• [PROBLEM DETAILS] Scan the data for "deze" and copy the lines it appears in.

• [Collected data]
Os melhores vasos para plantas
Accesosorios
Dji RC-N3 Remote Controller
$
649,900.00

---

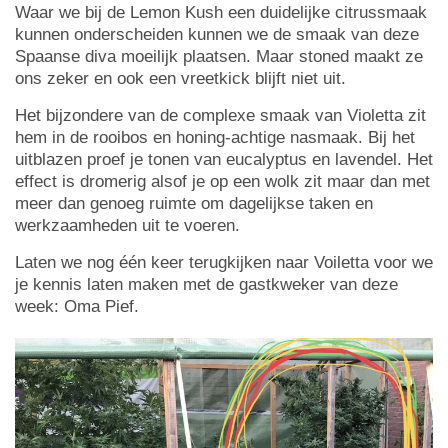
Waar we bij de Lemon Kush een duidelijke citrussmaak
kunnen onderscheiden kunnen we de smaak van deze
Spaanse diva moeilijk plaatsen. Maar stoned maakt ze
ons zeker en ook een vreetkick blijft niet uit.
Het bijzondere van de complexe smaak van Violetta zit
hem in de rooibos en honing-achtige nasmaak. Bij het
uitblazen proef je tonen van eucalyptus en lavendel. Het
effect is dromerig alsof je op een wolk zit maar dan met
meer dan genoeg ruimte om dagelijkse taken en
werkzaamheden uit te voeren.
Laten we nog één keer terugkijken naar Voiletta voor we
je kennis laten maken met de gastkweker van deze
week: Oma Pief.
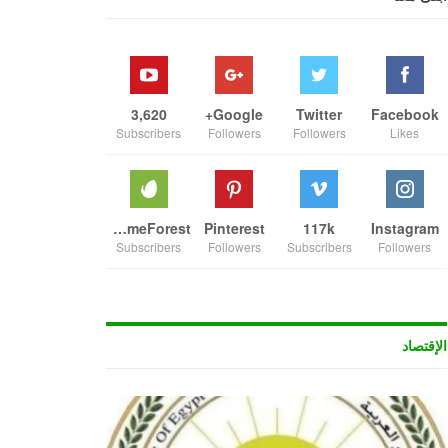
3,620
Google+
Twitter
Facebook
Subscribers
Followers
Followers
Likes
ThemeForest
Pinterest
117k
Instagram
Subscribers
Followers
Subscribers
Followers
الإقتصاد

• [RESPONSE AREA]
kunnen onderscheiden kunnen we de smaak van deze
je kennis laten maken met de gastkweker van deze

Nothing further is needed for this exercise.